Emanuel, who served as White House chief of staff for President Obama, also said he expects Democrats to gain nationwide in the 2018 mid-term elections. But he said he was unsure his party would take back control of the House as it did in 2006 when he headed the House Democratic campaign committee.

His speech and the questions that followed concentrated on education.

Emanuel cited a range of new programs, from expanded full-day kindergarten to tougher graduation requirements. for helping to produce gains in Chicago’s graduation rates and higher scores on state and national tests.

About 75 percent of Chicago students graduated from high school last year, Emanuel said, compared to just 57 percent in 2011, and about two-thirds of graduates enroll in two-year or four-year colleges. He said more than 80 percent of Chicago students are from low-income families.

“By every measure,” he said, “education in Chicago is pointing in the right direction.”

Later, a spokesman for the Chicago Teachers Union, with which Emanuel has clashed repeatedly, criticized the mayor for “making a speech in Washington when many schools are literally struggling to get toilet paper and he doesn’t have a solution to the violence that is plaguing our students.”

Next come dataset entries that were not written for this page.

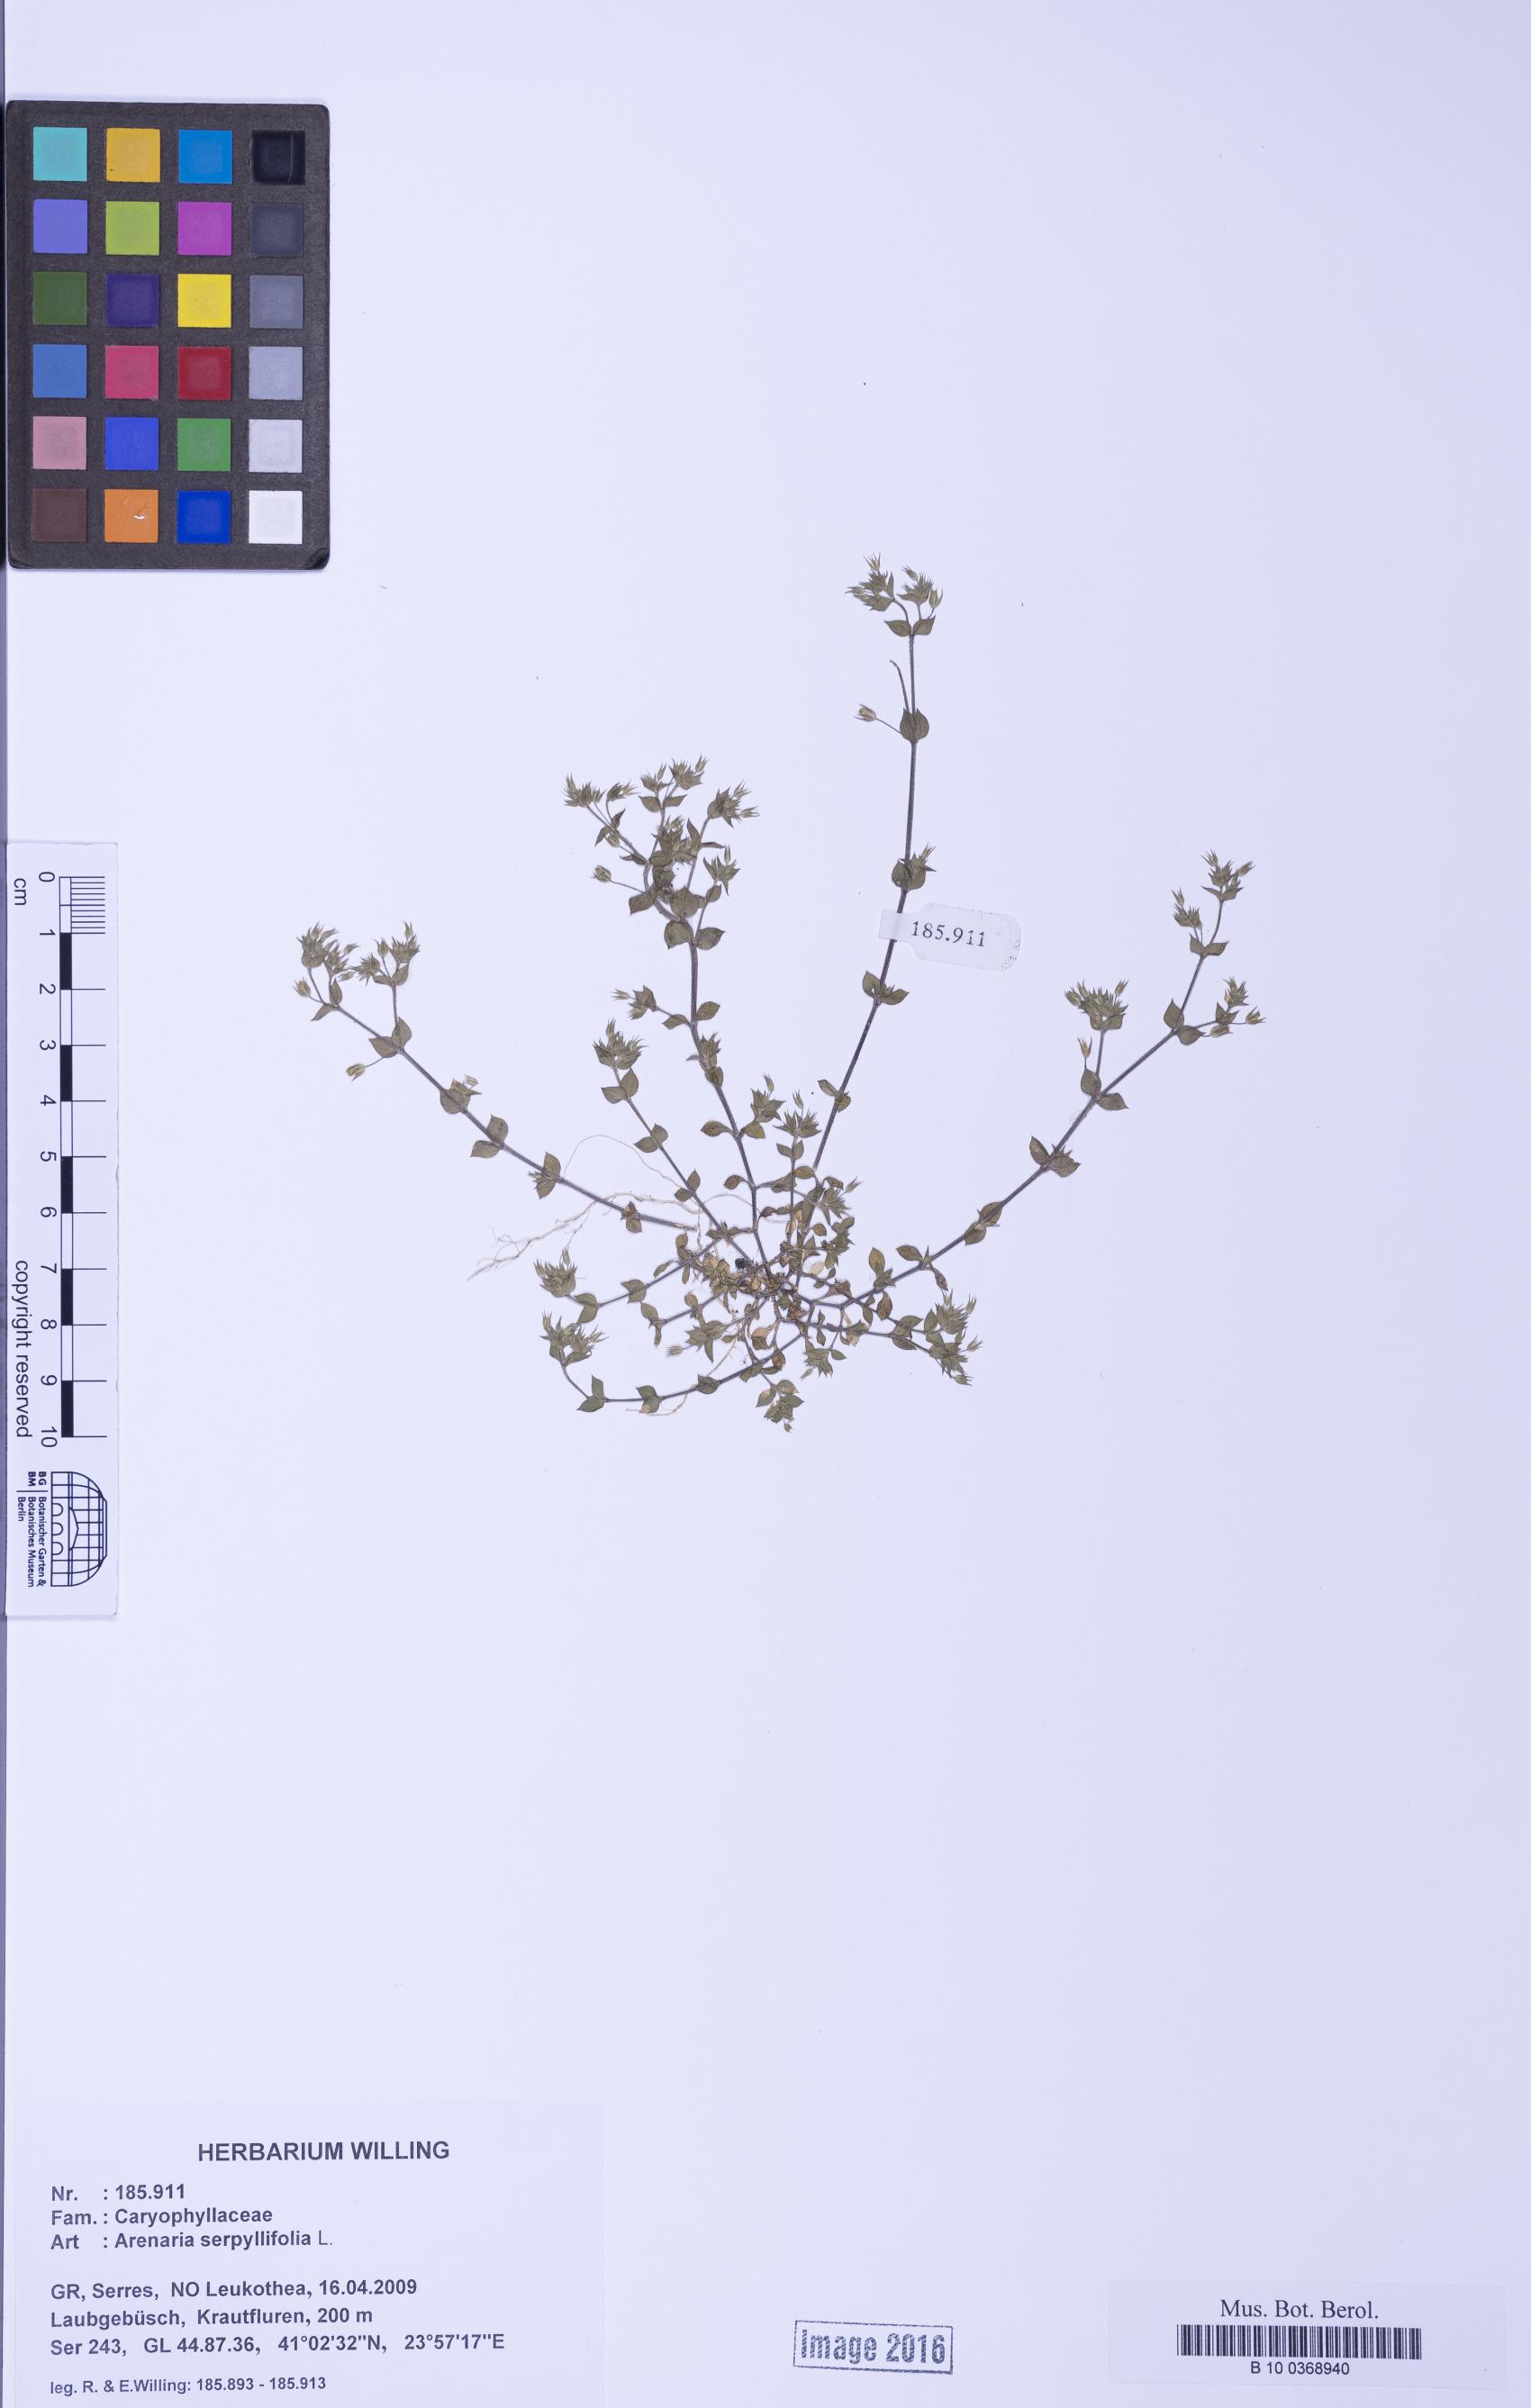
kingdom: Plantae
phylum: Tracheophyta
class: Magnoliopsida
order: Caryophyllales
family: Caryophyllaceae
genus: Arenaria
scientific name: Arenaria serpyllifolia
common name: Thyme-leaved sandwort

Stacy Davis Gates, the union’s political and legislative director, noted that two students were shot on Chicago school property earlier this month and said, “all [Emanuel] can offer is sympathy not leadership.”

But Elaine Allensworth, director of the University of Chicago Consortium for School Research, said recent improvements in Chicago public schools “are real even though a lot of people don’t want to believe it. They’re so focused on the problems and the scandals.”

Last month Chicago schools borrowed $275 million at a high interest rate, 6.39 percent, to meet payroll and pension costs through June 30. The budget for the fiscal year that starts July 1 is still uncertain because of disagreements on state aid and taxes between Republican Governor Bruce Rauner and the state legislature.

Emanuel, a Democrat, blamed Rauner for not submitting his own budget plan. But he repeated his vow, first made last month, that Chicago schools will open on time in the fall. Emanuel did not spell out what steps he might take if state aid was curtailed but he declared, “We will meet our responsibility. It is time for the state to do the same.”

He said the Chicago schools, which the mayor controls, would move ahead with plans to require all students to submit concrete plans for education or work in order to graduate from high school. The requirement will take effect in 2020.

In response to a question, Emanuel repeated an earlier statement that he will run for a third term in 2019. Even though his time in office has been marked by a lengthy teachers strike, bitter controversy over school closings, an increase in crime and police shootings, he said Chicago has made strong economic gains and improved social services.

Emanuel said no job he ever held “has been more intellectually or emotionally rewarding” but added, “It’s also been challenging.”

Emanuel said the Democrats’ prospects in the 2018 elections depend on legislative district maps, voting rights and money. He noted that the party was about 1,000 seats behind in state legislatures where it had been in 2006, and said it faces a long-term effort at rebuilding.